From the entries that follow, copy exactly the lines beginning at the line holding "22: (324, 166, 0.99)" and continuing through the line holding "38: (351, 235, 1.54)".

Start of Given data

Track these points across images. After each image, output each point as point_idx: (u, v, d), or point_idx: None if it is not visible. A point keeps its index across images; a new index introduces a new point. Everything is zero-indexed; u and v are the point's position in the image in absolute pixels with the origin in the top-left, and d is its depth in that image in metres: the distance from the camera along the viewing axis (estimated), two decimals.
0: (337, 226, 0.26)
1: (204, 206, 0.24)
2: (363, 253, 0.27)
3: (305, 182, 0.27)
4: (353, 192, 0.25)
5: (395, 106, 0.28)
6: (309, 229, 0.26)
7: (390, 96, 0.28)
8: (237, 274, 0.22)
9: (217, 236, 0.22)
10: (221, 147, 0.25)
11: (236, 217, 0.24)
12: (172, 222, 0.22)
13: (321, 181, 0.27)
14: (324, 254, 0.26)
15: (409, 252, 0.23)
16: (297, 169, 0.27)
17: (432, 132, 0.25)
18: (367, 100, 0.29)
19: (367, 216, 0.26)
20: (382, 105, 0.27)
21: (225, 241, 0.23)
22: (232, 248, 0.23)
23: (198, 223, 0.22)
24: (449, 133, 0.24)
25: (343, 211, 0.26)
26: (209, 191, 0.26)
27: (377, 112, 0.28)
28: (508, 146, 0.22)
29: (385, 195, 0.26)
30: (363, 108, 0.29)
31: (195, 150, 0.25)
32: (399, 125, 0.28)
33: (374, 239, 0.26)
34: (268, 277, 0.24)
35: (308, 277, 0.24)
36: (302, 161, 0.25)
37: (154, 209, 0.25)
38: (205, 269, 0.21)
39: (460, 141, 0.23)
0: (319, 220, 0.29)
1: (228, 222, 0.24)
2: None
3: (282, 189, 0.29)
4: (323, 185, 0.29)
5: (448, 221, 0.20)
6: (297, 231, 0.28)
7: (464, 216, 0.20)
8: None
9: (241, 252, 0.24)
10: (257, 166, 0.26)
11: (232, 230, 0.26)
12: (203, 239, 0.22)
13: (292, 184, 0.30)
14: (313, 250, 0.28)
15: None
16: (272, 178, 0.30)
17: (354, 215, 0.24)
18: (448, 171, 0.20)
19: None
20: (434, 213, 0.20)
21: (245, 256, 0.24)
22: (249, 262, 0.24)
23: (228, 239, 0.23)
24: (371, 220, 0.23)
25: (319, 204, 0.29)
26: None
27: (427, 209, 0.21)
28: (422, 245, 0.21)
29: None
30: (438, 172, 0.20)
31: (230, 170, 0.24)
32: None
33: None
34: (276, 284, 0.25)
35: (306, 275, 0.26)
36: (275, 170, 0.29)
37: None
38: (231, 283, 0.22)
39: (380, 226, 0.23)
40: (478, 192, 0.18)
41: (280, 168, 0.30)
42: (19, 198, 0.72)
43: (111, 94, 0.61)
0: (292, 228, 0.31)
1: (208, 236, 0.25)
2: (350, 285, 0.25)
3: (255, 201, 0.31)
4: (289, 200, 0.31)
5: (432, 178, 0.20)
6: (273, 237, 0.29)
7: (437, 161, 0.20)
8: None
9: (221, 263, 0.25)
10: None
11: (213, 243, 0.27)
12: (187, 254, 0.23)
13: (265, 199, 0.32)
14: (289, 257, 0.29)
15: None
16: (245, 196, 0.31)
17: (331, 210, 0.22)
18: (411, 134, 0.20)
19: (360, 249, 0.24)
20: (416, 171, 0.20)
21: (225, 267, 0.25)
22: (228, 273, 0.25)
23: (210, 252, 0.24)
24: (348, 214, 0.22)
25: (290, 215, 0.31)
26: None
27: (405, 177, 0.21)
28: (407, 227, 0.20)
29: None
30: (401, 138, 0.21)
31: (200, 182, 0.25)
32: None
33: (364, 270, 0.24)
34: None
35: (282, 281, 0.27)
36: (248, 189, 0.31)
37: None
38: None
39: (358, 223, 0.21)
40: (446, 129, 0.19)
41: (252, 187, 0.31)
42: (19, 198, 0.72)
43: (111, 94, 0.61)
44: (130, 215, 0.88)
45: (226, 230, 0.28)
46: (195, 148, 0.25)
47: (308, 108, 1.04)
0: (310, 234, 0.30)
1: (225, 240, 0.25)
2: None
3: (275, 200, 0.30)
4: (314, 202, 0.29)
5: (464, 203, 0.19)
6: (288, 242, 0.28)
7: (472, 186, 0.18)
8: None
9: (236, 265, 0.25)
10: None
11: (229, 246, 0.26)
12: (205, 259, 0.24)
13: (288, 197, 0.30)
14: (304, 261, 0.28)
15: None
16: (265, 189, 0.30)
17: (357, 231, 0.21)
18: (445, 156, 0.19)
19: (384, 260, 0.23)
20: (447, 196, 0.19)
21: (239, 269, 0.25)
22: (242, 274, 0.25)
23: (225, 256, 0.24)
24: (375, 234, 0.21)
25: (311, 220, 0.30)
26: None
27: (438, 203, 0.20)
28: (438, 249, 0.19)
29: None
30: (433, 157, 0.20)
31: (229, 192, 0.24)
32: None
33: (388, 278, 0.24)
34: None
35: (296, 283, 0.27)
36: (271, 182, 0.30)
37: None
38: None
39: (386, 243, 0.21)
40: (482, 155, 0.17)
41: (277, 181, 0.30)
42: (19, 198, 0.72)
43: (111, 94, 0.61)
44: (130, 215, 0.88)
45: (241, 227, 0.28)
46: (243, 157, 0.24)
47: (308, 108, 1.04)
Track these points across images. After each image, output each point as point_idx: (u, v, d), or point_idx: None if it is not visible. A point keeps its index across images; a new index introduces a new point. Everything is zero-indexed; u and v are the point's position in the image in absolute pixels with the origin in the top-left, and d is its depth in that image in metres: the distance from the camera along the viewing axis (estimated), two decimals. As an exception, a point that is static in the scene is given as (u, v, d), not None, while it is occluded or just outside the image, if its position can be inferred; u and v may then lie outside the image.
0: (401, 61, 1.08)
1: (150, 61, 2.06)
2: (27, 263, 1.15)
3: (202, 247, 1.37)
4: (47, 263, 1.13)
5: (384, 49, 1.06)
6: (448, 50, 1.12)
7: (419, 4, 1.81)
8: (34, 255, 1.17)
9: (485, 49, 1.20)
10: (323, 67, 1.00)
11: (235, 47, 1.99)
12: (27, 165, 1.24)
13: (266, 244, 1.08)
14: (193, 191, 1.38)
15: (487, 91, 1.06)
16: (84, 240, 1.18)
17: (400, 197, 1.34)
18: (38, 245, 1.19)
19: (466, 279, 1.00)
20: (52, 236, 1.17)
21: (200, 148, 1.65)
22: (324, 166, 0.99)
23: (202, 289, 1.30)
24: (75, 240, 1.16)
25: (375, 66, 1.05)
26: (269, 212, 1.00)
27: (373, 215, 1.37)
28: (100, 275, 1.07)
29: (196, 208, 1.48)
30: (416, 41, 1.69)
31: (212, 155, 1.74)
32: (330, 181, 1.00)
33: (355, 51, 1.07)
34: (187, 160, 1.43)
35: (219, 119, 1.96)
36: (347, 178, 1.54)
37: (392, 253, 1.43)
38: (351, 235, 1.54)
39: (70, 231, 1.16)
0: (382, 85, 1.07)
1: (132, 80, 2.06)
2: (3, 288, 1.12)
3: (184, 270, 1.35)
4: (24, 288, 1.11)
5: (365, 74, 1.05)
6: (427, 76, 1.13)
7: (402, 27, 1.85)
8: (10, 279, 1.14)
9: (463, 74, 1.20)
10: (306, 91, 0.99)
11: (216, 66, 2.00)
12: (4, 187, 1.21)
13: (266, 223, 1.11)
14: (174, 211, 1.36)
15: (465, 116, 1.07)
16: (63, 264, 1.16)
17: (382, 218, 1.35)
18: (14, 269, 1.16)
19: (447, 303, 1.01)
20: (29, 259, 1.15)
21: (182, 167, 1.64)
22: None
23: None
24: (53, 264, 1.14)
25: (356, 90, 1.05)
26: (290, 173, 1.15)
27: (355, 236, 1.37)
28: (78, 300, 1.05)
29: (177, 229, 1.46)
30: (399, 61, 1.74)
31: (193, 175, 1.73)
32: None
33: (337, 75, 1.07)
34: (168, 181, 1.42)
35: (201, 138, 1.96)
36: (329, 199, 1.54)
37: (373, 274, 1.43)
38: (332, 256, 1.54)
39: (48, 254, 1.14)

End of Given data
Start of Given data

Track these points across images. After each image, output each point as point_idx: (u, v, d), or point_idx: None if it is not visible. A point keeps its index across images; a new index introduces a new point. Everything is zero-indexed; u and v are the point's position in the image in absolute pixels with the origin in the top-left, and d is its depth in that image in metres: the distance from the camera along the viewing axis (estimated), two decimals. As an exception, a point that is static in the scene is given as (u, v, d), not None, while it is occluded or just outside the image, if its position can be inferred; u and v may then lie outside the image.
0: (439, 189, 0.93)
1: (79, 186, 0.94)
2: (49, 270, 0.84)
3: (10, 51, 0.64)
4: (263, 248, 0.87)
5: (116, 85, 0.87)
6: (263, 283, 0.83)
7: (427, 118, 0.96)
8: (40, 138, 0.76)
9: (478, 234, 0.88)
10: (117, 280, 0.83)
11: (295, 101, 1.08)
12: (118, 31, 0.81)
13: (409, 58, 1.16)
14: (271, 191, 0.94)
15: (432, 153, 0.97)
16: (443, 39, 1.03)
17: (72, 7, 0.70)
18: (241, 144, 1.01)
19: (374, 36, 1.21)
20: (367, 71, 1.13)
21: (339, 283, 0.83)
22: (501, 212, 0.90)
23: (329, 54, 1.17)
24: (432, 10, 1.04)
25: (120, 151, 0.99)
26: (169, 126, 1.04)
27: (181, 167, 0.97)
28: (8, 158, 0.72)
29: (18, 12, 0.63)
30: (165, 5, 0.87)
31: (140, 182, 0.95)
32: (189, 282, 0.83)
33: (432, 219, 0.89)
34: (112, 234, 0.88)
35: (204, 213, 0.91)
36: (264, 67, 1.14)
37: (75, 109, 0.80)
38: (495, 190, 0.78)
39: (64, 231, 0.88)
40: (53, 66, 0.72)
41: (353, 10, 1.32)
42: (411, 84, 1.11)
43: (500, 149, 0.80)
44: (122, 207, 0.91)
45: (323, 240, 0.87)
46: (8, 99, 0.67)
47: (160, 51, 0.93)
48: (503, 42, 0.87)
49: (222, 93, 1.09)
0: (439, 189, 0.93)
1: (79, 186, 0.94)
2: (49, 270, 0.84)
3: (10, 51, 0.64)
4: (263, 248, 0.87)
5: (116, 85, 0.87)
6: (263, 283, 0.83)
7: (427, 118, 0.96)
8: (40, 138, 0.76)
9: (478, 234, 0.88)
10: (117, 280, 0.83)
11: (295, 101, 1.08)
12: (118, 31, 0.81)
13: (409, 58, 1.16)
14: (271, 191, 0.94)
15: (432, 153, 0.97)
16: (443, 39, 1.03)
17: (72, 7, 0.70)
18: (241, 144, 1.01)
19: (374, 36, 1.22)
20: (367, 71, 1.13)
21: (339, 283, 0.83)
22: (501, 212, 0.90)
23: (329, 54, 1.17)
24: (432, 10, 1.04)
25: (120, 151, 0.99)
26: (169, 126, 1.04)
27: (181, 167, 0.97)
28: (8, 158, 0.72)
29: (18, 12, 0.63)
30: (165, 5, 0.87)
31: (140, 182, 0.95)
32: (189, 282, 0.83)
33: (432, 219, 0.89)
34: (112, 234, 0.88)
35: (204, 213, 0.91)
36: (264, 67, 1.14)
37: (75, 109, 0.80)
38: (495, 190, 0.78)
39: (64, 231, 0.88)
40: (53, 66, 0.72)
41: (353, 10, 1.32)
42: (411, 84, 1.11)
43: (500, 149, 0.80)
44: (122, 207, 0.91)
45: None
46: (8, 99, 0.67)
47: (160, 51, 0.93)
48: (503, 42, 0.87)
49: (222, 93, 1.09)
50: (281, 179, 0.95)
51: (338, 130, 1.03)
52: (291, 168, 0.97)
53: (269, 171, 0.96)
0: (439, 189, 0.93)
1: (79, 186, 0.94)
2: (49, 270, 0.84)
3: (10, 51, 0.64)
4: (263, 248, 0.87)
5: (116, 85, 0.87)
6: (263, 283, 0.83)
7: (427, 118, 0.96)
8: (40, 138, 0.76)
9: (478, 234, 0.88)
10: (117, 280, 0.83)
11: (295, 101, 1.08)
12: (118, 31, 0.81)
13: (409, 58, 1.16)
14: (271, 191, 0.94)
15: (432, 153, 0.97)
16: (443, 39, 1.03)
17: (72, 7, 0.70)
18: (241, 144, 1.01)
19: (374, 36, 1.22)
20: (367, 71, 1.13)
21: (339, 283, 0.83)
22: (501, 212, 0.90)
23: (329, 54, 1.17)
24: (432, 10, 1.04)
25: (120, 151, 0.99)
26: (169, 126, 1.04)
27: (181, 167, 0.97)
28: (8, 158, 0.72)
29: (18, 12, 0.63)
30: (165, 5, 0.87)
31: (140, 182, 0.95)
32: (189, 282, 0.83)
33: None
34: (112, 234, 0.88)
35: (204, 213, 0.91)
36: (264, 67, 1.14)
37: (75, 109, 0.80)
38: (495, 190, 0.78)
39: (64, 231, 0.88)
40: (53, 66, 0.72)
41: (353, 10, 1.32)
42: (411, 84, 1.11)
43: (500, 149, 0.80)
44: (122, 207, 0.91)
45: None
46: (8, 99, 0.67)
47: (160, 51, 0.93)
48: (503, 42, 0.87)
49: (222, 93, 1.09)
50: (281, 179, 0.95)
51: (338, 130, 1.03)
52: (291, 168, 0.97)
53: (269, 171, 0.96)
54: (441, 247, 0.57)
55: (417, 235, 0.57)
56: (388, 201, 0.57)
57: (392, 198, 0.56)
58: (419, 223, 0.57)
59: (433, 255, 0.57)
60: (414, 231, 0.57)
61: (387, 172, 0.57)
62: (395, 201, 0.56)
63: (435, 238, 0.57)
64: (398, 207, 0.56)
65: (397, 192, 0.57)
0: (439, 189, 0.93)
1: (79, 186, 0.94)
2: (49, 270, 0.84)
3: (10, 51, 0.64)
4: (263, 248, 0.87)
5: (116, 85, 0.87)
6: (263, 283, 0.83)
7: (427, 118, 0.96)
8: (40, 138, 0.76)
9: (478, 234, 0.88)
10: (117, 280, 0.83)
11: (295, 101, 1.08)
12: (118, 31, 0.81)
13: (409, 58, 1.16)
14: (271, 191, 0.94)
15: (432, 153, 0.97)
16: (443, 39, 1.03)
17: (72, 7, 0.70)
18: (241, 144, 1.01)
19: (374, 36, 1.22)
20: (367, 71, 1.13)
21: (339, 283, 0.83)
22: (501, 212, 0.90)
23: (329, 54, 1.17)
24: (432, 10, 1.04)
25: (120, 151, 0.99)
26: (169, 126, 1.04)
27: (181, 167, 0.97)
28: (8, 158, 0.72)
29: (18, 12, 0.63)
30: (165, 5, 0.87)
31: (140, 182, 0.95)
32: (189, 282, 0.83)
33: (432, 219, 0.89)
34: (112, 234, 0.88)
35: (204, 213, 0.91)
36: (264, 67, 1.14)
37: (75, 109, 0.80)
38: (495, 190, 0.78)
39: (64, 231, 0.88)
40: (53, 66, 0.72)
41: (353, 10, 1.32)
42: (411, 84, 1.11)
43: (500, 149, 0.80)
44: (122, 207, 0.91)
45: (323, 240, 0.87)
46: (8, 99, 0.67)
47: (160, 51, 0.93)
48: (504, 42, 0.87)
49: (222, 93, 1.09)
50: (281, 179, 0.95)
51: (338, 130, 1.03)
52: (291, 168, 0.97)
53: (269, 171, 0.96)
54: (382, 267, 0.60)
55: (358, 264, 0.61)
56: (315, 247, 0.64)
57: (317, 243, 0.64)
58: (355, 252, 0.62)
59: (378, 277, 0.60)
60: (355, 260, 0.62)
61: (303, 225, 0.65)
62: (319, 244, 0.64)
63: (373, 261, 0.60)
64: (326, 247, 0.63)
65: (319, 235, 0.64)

End of Given data
Start of Given data

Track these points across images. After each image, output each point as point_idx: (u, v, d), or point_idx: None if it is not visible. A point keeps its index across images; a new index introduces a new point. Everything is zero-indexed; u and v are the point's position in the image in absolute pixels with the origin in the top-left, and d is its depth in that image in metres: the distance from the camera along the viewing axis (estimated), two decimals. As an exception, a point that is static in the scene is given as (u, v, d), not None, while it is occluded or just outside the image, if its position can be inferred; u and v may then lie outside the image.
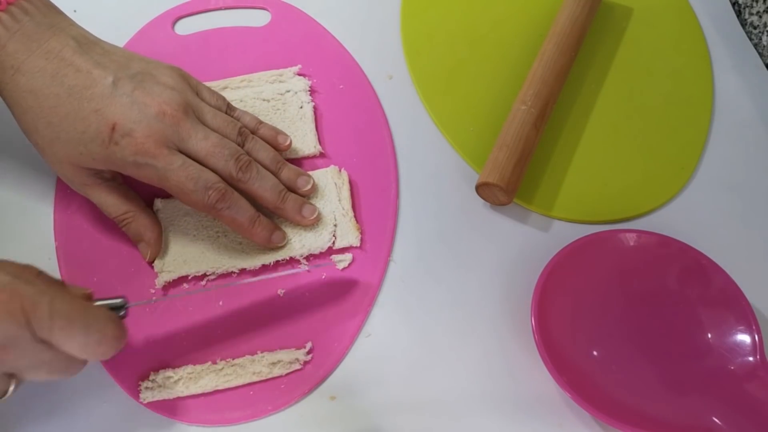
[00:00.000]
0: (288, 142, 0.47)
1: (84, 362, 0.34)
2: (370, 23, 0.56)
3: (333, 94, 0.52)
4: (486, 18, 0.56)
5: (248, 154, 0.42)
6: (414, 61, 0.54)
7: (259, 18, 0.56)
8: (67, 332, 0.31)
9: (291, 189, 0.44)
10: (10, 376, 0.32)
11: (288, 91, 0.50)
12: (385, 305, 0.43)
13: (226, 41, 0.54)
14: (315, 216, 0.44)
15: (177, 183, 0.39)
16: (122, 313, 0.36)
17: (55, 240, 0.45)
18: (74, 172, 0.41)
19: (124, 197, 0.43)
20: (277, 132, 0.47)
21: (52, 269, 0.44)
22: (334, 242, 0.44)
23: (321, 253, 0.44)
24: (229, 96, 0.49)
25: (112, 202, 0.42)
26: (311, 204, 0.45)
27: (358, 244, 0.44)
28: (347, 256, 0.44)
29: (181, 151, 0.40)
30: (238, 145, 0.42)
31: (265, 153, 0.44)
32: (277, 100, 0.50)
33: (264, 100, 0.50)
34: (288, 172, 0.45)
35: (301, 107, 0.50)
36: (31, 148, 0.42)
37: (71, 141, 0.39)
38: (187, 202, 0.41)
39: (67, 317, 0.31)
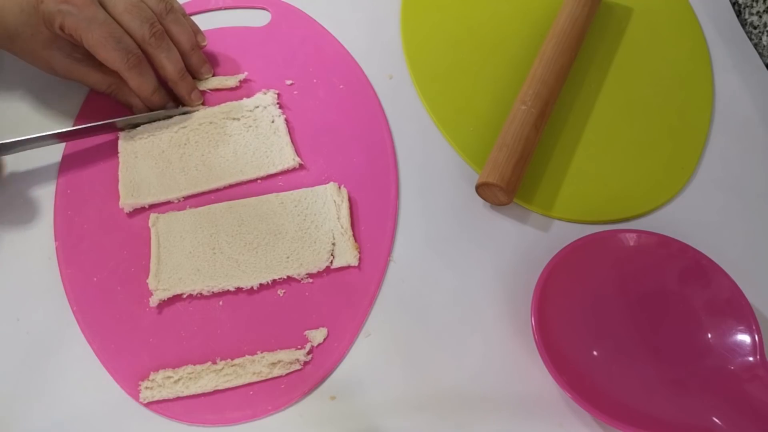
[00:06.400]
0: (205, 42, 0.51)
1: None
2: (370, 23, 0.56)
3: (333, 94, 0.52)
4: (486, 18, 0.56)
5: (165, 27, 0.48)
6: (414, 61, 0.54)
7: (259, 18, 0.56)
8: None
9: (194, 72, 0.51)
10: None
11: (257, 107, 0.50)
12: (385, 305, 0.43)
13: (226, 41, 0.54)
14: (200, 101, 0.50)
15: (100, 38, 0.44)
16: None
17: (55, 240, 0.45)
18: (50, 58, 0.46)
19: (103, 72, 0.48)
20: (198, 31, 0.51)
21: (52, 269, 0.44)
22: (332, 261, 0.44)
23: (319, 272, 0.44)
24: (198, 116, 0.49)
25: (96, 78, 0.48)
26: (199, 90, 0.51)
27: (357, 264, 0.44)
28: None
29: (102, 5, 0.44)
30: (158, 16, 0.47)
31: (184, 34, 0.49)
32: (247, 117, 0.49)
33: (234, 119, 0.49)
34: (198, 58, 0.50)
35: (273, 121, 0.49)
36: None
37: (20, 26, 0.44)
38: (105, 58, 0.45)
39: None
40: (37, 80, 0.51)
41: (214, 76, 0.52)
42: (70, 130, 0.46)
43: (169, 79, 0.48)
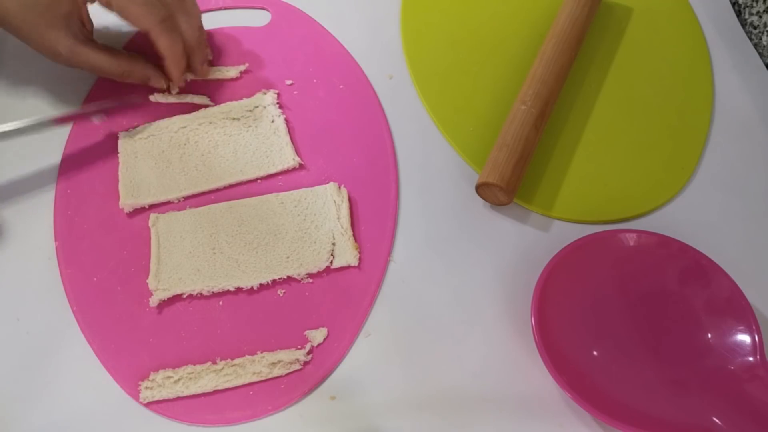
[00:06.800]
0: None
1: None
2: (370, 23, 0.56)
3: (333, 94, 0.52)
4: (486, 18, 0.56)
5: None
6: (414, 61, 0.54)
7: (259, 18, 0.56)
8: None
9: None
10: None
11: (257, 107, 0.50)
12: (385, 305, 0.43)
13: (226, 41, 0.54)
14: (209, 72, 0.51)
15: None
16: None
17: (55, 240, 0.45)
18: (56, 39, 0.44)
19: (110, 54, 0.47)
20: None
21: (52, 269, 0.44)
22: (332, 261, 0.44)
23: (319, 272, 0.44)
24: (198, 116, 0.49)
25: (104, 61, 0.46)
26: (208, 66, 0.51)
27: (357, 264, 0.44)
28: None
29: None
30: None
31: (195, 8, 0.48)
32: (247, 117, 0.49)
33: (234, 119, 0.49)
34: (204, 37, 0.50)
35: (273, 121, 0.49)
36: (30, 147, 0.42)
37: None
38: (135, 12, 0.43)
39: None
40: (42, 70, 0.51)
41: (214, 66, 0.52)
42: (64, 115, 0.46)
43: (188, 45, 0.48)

End of Given data

#### Task output
22: (324, 166, 0.99)
23: (202, 289, 1.30)
24: (75, 240, 1.16)
25: (375, 66, 1.05)
26: (269, 212, 1.00)
27: (373, 215, 1.37)
28: (100, 275, 1.07)
29: (196, 208, 1.48)
30: (416, 41, 1.69)
31: (212, 155, 1.74)
32: (330, 181, 1.00)
33: (355, 51, 1.07)
34: (187, 160, 1.43)
35: (219, 119, 1.96)
36: (347, 178, 1.54)
37: (392, 253, 1.43)
38: (351, 235, 1.54)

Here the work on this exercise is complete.